In the video from the food chain outlet located on Hindley Street in northwest Adelaide, a woman in a white sweatshirt and jeans can be seen throwing random objects from the counter, including a cup of beverage, at the employees, accusing one of them of hitting her.

The incident occurred on Oct. 7 at around 1:30 a.m., according to 7News, and the video was shared on social media.

"You hit me, bro, he hit me in the face, bro," the woman was heard yelling.

"No I did not!" the employee responded.

Another employee in a red outfit was seen attempting to diffuse the situation and talk to her. However, seconds later, she is seen leaning over the counter and spitting at someone who was outside the frame.

"The woman punched a staff member in the head before throwing a drink and other items at staff and spitting at a staff member," police said in a statement, ABC Australia reported.

The fast food outlet immediately called the cops and the South Australia Police initiated an investigation into the incident. The woman was arrested and charged with disorderly behavior, two counts of aggravated assault against the shop worker, and committing a prohibited act with human biological material.
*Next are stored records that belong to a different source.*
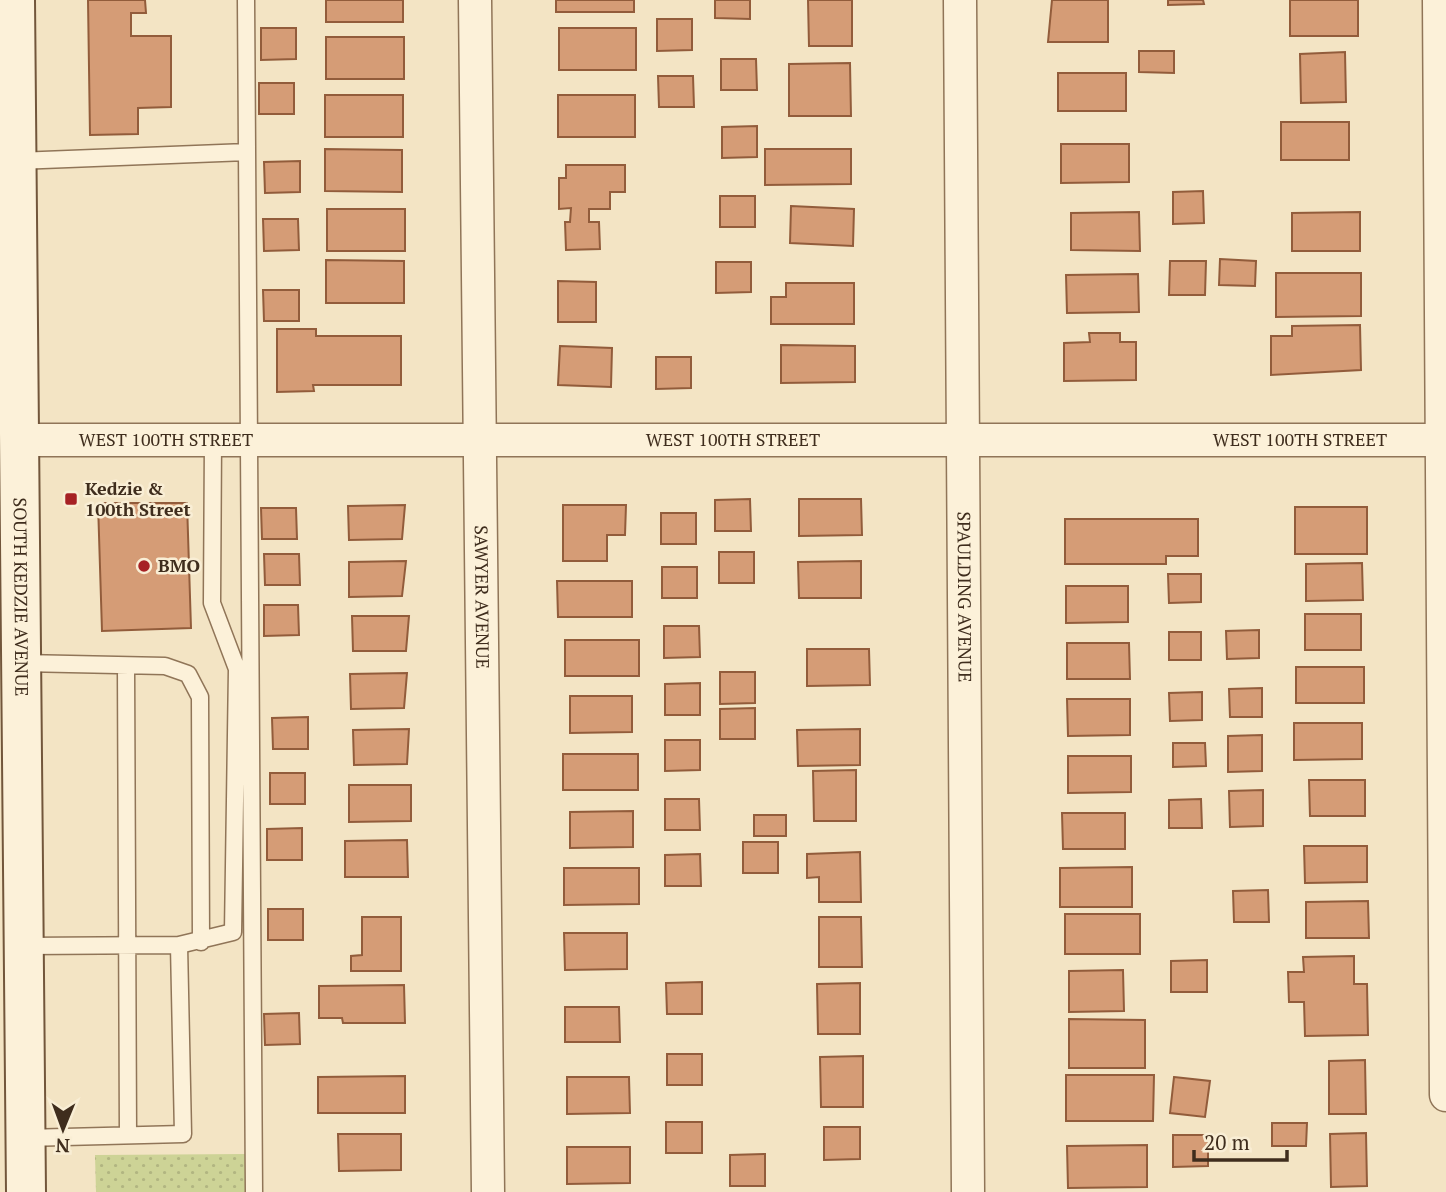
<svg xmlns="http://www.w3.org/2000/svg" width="1446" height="1192" font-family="'PT Serif',serif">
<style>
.grass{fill:url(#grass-dots)}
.building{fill:#d59c76;stroke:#925c3b;stroke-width:2}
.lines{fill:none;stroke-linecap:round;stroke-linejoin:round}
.lane-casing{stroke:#907558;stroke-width:19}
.street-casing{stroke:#907558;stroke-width:35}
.secondary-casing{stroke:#72563b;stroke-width:42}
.lane{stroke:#fcf1d9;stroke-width:16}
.street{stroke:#fcf1d9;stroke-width:32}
.secondary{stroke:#fcf1d9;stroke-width:38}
.poi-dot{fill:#a62124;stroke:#f9eed5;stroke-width:2.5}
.labels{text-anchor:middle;stroke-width:5;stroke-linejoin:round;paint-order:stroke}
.street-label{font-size:18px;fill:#3f2d1d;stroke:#f9eed5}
.poi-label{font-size:18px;font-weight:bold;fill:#3f2d1d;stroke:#f9eed5;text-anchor:start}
</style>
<defs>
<pattern id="grass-dots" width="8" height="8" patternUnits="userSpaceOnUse" patternTransform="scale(1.75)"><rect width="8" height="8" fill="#cdd396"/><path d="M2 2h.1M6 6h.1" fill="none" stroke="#b1b581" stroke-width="1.8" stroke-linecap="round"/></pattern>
</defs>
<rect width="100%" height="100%" fill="#f3e4c4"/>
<path class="grass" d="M246,1154V1192H96L95,1155Z"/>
<path class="building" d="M88,0H145L146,13H131V36H171V107L138,108V134L90,135Z
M326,0H403V22H326Z
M556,0H634V12H556Z
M715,0H750V19L715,18Z
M808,0H852V46H809Z
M1052,0H1108V42H1048Z
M1168,0H1203L1204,4L1168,5Z
M1290,0H1358V36H1290Z
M657,19H692V50L657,51Z
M261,28H296V59L261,60Z
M559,28H636V70H559Z
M326,37H404V79H326Z
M1139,51H1174V73L1139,72Z
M1345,52L1346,102L1301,103L1300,54Z
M721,59H756L757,90H721Z
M850,63L851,116H789V64Z
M1058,73H1126V111H1058Z
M658,76H693L694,107H659Z
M259,83H294V114H259Z
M325,95H403V137H325Z
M558,95H635V137H558Z
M1281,122H1349V160H1281Z
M757,126V157L722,158V127Z
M1061,144H1129V182L1061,183Z
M325,149L402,150V192L325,191Z
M765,149H851V184L765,185Z
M300,161V192L265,193L264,162Z
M566,165H625V192H610V209H589V222H599L600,249L566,250L565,222H570L571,208L559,209V178H566Z
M1203,191L1204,223L1173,224V192Z
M720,196H755V227H720Z
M791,206L854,209L853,246L790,243Z
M327,209H405V251H327Z
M1139,212L1140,251L1071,250V213Z
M1360,212V251H1292V213Z
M263,219H298L299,250L264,251Z
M1220,259L1256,261L1255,286L1219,285Z
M326,260L404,261V303H326Z
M1170,261H1206L1205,295H1169Z
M716,262H751V292L716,293Z
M1276,273H1361V316L1276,317Z
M1138,274L1139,312L1067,313L1066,275Z
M558,281L596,282V322H558Z
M786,283H854V324H771V297H786Z
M263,290H299V321H264Z
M1360,325L1361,370L1271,375V336H1292V326Z
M277,329H316V336H401V385H313L314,391L277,392Z
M1089,333H1120V342H1136V380L1064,381V343L1090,342Z
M781,345L855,346V382L781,383Z
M560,346L612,348L611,387L558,385Z
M656,357H691V388L656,389Z
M750,499L751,531H715V500Z
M799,499H861L862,535L799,536Z
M98,503H187L191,628L102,631Z
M405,505L402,539L349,540L348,506Z
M563,505H626L625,535H607V561H563Z
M1295,507H1367V554H1295Z
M261,508H296L297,539H262Z
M661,513H696V544H661Z
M1065,519H1198V556H1166V564H1065Z
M719,552H754V583H719Z
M264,554H299L300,585H265Z
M406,561L402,596L349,597V562Z
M861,561V598H799L798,562Z
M1362,563L1363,600L1306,601V564Z
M662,567H697V598H662Z
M1168,574H1201V602L1169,603Z
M557,581H632V617H558Z
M1066,586H1128V622L1066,623Z
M264,605H298L299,635L264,636Z
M1305,614H1361V650H1305Z
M352,616H409L406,651H353Z
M664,626H699L700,657L664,658Z
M1259,630V658L1227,659L1226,631Z
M1169,632H1201V660H1169Z
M565,640H639V676H565Z
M1067,643H1129L1130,679H1067Z
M807,649H869L870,685L807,686Z
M1296,667H1364V703H1296Z
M720,672H755V703L720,704Z
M407,673L404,708L351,709L350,674Z
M700,683V715H665V684Z
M1262,688V717H1230L1229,689Z
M1202,692V720L1170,721L1169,693Z
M570,696H632V732L570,733Z
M1067,699H1130V735L1068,736Z
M755,708V739H720V709Z
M308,717V749H273L272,718Z
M1294,723H1362V759L1294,760Z
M409,729L407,764L354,765L353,730Z
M860,729V765L798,766L797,730Z
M1262,735V771L1228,772V736Z
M665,740H700V770L665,771Z
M1173,743H1205L1206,766L1173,767Z
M563,754H638V790H563Z
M1068,756H1131V792L1068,793Z
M856,770V821H814L813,771Z
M270,773H305V804H270Z
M1309,780H1365V816H1310Z
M349,785H411V821L349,822Z
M1263,790V826L1230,827L1229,791Z
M665,799H699L700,830H665Z
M1201,799L1202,828H1169V800Z
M633,811V847L570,848V812Z
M1062,813H1125V849H1063Z
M754,815H786V836H754Z
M302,828V860H267V829Z
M407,840L408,877H345V841Z
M743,842H778V873H743Z
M1304,846H1367V882L1305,883Z
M860,852L861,902H819V877L807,878V854Z
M700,854L701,886H665V855Z
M1132,867V907H1060V868Z
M564,868H639V904L564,905Z
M1268,890L1269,922H1234L1233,891Z
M1368,901L1369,938H1306V902Z
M268,909H303V940H268Z
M1065,914H1140V954H1065Z
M362,917H401V971H351V956L362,955Z
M819,917H861L862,967H819Z
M564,933H627V969L565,970Z
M1354,956V984H1367L1368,1035L1305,1036L1304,1002H1289L1288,972H1304L1303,957Z
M1207,960V992H1171V961Z
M1123,970L1124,1011L1069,1012V971Z
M702,982V1014H667L666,983Z
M860,983V1034H818L817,984Z
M404,985L405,1023H343L342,1018H319V986Z
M565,1007H619L620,1042H565Z
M299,1013L300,1044L265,1045L264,1014Z
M1069,1019L1145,1020V1068H1069Z
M667,1054H702V1085H667Z
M863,1056V1107H821L820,1057Z
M1365,1060L1366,1114H1329V1061Z
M1066,1075H1154L1153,1121H1066Z
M405,1076V1113H318V1077Z
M567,1077H629L630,1113L567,1114Z
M1174,1077L1210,1081L1205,1117L1170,1113Z
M666,1122H702V1153H666Z
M1272,1123H1307L1306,1146H1272Z
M824,1127H860V1159L824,1160Z
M1366,1133L1367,1186L1331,1187L1330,1134Z
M338,1134H401V1170L339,1171Z
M1173,1135H1208V1166L1173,1167Z
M1147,1145V1187L1068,1188L1067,1146Z
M567,1147H630V1183L567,1184Z
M765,1154V1186H730V1155Z"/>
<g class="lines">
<g class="lane-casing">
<path id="lane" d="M246,0L254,1192
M17,161L247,152
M22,663L165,666L188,674L200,697L201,942
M126,666L128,1135
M24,946L179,945L233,932L237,669L212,603L213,440
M25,1138L183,1134L179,945"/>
</g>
<g class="street-casing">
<g id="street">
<path id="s1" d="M475,0L488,1192"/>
<path id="s2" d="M960,0L968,1192"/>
<path d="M1439,0L1446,1095"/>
<path id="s3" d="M19,440H1446"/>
</g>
</g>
<g class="secondary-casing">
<g id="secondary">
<path id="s4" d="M15,0L26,1192"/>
</g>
</g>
<use href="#lane" class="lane"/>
<use href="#street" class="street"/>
<use href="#secondary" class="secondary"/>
</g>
<g class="poi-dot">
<rect x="64" y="492" width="14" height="14" rx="3.5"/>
<circle cx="144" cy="566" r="7"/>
</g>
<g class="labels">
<g class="street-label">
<text dy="6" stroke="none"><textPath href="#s3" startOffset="147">WEST 100TH STREET</textPath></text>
<text dy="6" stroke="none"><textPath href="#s3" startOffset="714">WEST 100TH STREET</textPath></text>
<text dy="6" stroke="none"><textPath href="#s3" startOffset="1281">WEST 100TH STREET</textPath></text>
<text dy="6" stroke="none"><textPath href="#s4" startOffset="597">SOUTH KEDZIE AVENUE</textPath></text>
<text dy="6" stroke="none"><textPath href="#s1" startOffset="597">SAWYER AVENUE</textPath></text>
<text dy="6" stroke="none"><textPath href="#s2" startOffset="597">SPAULDING AVENUE</textPath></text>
</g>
<g class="poi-label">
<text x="85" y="495">Kedzie &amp;<tspan x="85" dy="21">100th Street</tspan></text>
<text x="158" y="572">BMO</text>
</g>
</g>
<g transform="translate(63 1129) rotate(181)" stroke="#f9eed5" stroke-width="5" paint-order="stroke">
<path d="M0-5L12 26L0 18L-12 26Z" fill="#3f2d1d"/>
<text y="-10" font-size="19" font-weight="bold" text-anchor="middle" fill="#3f2d1d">N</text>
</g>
<path d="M1194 1150v10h93v-10" fill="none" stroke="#3f2d1d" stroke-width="3.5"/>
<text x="1204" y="1150" font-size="21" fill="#3f2d1d" stroke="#f9eed5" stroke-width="5" paint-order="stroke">20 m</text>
</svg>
She was later bailed to appear in court on Nov. 24, reports added.

"We are not aware of any previous incidents involving this customer," a police spokesperson said.

Employees at the McDonald's outlet also assisted the officials with the investigation, adding that they would review the safety measures at the restaurant.
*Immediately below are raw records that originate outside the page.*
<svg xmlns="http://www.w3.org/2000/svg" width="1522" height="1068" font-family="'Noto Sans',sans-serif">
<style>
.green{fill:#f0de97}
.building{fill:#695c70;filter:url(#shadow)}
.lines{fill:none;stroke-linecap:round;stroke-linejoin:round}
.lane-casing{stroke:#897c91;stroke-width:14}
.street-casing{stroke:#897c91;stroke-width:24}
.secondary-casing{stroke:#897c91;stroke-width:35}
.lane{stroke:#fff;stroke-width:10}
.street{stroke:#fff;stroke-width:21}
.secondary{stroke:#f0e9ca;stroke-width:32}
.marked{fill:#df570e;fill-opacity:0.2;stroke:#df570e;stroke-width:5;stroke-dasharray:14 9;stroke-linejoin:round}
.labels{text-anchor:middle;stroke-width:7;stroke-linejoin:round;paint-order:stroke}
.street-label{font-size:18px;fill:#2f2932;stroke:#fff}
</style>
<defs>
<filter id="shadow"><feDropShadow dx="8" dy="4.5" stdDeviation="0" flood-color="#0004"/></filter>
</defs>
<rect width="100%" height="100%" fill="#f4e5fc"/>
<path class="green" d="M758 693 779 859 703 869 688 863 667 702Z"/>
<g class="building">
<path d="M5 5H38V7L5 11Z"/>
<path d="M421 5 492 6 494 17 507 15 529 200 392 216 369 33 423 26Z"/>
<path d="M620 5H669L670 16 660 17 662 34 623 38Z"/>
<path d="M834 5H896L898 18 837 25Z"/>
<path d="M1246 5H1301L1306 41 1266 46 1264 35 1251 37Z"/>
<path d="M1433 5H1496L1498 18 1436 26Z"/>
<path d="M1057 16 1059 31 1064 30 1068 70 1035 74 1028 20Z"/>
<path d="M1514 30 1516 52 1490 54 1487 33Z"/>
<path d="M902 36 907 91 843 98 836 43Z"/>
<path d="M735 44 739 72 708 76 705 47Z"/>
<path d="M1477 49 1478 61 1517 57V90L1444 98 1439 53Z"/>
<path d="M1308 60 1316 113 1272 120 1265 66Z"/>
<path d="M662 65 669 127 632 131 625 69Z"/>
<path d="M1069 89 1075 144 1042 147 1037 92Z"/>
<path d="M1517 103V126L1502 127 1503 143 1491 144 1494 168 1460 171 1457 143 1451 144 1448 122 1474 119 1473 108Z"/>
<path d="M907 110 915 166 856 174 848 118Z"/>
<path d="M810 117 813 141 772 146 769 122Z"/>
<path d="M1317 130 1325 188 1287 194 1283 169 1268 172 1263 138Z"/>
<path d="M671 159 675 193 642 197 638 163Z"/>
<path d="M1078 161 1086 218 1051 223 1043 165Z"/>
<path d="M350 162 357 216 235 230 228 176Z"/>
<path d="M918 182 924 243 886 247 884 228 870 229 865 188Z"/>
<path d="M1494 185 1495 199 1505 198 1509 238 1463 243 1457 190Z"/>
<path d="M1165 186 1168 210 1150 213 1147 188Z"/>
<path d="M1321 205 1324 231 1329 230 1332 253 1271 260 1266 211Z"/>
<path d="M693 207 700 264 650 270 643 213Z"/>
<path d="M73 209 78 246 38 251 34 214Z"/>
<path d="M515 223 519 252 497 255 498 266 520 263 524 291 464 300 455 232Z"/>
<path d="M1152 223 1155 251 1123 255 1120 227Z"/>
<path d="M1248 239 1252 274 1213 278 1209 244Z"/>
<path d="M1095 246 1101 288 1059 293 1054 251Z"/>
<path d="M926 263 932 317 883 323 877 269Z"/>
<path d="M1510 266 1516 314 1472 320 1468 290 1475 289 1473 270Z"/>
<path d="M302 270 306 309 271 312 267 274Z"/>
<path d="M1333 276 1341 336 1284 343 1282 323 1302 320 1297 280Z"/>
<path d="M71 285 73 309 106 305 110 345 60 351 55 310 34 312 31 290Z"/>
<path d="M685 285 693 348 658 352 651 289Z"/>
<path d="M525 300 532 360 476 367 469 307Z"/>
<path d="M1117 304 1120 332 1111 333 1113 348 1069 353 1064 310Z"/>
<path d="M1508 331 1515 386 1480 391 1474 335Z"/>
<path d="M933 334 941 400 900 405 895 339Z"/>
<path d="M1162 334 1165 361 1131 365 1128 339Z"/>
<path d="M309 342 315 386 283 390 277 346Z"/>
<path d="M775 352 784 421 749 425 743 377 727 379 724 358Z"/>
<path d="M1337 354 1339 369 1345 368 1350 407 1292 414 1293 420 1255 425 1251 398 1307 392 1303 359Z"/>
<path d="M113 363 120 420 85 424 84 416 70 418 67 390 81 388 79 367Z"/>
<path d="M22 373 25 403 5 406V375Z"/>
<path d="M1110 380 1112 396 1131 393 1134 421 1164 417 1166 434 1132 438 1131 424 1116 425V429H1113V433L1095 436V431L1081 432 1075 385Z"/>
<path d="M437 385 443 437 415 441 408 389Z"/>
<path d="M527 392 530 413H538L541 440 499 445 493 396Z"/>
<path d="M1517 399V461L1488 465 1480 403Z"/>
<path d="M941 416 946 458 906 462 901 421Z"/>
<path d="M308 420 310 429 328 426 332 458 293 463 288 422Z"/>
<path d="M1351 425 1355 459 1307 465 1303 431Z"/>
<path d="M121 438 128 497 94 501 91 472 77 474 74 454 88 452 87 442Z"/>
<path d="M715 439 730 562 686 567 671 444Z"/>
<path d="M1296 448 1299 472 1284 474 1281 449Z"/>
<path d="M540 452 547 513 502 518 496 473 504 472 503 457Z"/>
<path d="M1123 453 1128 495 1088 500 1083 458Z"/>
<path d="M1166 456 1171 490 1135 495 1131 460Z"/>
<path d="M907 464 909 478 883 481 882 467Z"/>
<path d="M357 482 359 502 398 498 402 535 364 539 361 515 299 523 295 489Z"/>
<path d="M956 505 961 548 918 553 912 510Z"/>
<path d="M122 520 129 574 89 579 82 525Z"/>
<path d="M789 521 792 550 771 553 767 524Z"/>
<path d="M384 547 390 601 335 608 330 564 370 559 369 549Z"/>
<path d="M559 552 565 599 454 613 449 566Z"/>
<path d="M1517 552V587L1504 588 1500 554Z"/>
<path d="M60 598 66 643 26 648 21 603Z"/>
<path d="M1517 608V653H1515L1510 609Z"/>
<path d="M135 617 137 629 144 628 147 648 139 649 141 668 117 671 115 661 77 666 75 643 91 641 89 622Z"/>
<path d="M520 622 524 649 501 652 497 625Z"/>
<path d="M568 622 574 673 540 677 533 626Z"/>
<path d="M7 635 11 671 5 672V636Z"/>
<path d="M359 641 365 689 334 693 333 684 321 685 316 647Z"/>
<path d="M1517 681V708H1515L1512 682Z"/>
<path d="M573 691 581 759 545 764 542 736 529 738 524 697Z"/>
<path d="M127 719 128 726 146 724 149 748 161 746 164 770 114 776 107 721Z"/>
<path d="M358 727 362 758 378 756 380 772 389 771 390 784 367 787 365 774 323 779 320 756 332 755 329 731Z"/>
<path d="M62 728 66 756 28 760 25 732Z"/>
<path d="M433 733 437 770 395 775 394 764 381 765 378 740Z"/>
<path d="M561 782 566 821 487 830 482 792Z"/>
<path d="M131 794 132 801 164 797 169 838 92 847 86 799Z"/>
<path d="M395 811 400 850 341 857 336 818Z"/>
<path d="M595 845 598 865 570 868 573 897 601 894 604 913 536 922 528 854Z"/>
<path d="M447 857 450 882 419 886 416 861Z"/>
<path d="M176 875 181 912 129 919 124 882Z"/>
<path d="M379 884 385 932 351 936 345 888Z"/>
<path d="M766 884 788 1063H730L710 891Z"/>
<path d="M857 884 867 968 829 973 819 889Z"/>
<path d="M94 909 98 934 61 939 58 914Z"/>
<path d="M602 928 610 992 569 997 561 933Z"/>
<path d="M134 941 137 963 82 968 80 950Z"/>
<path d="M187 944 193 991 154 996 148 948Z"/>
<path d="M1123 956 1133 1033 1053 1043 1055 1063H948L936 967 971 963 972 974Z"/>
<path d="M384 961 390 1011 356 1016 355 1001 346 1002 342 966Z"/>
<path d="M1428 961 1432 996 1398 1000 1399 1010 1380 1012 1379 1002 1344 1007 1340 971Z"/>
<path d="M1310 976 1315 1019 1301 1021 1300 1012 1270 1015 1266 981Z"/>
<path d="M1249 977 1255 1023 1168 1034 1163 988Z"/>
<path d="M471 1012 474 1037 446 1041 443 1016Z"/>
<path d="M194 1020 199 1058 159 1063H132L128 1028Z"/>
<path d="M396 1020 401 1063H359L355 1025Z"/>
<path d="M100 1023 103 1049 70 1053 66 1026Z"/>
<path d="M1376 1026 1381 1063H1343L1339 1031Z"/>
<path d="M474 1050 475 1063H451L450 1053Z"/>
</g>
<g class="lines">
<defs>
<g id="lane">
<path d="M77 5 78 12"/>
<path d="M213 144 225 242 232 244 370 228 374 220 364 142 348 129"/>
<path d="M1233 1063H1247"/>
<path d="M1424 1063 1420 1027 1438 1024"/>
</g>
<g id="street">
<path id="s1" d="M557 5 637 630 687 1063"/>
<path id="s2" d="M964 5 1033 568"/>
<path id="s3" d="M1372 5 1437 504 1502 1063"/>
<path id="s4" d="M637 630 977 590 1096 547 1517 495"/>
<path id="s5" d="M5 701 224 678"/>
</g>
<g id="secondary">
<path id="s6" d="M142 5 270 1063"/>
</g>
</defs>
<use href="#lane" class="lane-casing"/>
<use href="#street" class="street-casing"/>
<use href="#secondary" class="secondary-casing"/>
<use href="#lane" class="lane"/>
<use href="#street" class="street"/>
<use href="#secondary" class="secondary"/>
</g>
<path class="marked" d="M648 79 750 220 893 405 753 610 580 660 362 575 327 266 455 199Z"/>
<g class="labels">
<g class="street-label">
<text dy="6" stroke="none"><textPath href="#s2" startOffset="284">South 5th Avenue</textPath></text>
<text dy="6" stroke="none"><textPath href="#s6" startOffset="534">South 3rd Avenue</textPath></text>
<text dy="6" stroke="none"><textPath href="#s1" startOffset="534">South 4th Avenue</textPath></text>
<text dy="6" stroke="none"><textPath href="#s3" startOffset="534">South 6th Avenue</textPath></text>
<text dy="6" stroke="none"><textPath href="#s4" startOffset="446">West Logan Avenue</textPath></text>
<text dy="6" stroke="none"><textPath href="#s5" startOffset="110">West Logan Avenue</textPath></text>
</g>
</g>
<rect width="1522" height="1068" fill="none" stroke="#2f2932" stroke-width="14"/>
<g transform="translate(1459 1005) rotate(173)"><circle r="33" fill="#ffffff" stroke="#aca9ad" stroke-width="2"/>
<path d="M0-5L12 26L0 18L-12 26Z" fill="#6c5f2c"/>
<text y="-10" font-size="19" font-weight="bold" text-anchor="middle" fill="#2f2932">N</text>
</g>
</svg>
"We are assisting the police with their investigation and will conduct a review into the safety measures in place at the restaurant," the restaurant said. "The health and safety of our people and customers is our top priority. Anti-social behavior is not tolerated in our restaurants and we expect our people to be treated with respect at all times."

This development comes hardly a month after the South Australian government increased penalties against people who assault retail workers in the state.

"These measures are about sending a message to the community that violence, abuse and assault towards retail workers is not to be tolerated," Shop, Distributive and Allied Employees Association (SDA) secretary Josh Peak said.